Copy the listing below, switching each "MOQ" to "Minimum order" and leaving every other line and character untouched.

[THE RECORDS Boundary: Start]

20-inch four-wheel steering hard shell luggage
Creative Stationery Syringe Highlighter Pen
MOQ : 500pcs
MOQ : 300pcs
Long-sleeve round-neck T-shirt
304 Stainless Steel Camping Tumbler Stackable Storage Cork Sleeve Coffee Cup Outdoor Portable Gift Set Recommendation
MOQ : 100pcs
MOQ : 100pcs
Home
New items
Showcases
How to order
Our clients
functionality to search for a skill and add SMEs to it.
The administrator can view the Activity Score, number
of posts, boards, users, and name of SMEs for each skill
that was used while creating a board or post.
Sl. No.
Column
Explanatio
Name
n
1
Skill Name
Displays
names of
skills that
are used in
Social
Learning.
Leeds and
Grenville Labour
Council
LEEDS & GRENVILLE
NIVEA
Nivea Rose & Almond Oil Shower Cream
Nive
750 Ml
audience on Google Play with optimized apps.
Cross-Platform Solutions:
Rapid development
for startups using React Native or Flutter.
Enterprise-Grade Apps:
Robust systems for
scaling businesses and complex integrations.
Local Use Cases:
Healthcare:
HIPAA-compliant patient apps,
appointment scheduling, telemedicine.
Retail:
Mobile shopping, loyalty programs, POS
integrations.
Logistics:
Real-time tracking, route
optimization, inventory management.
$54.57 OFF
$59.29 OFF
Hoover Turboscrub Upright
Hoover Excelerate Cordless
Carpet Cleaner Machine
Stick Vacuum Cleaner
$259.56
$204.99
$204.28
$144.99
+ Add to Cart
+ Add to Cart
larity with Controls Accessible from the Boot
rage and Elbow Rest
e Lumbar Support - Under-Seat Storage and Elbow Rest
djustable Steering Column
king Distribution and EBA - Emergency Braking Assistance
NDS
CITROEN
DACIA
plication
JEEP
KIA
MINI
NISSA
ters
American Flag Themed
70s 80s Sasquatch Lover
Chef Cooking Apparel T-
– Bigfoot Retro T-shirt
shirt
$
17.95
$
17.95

[THE RECORDS Boundary: End]

• YOUR RESPONSE
20-inch four-wheel steering hard shell luggage
Creative Stationery Syringe Highlighter Pen
Minimum order : 500pcs
Minimum order : 300pcs
Long-sleeve round-neck T-shirt
304 Stainless Steel Camping Tumbler Stackable Storage Cork Sleeve Coffee Cup Outdoor Portable Gift Set Recommendation
Minimum order : 100pcs
Minimum order : 100pcs
Home
New items
Showcases
How to order
Our clients
functionality to search for a skill and add SMEs to it.
The administrator can view the Activity Score, number
of posts, boards, users, and name of SMEs for each skill
that was used while creating a board or post.
Sl. No.
Column
Explanatio
Name
n
1
Skill Name
Displays
names of
skills that
are used in
Social
Learning.
Leeds and
Grenville Labour
Council
LEEDS & GRENVILLE
NIVEA
Nivea Rose & Almond Oil Shower Cream
Nive
750 Ml
audience on Google Play with optimized apps.
Cross-Platform Solutions:
Rapid development
for startups using React Native or Flutter.
Enterprise-Grade Apps:
Robust systems for
scaling businesses and complex integrations.
Local Use Cases:
Healthcare:
HIPAA-compliant patient apps,
appointment scheduling, telemedicine.
Retail:
Mobile shopping, loyalty programs, POS
integrations.
Logistics:
Real-time tracking, route
optimization, inventory management.
$54.57 OFF
$59.29 OFF
Hoover Turboscrub Upright
Hoover Excelerate Cordless
Carpet Cleaner Machine
Stick Vacuum Cleaner
$259.56
$204.99
$204.28
$144.99
+ Add to Cart
+ Add to Cart
larity with Controls Accessible from the Boot
rage and Elbow Rest
e Lumbar Support - Under-Seat Storage and Elbow Rest
djustable Steering Column
king Distribution and EBA - Emergency Braking Assistance
NDS
CITROEN
DACIA
plication
JEEP
KIA
MINI
NISSA
ters
American Flag Themed
70s 80s Sasquatch Lover
Chef Cooking Apparel T-
– Bigfoot Retro T-shirt
shirt
$
17.95
$
17.95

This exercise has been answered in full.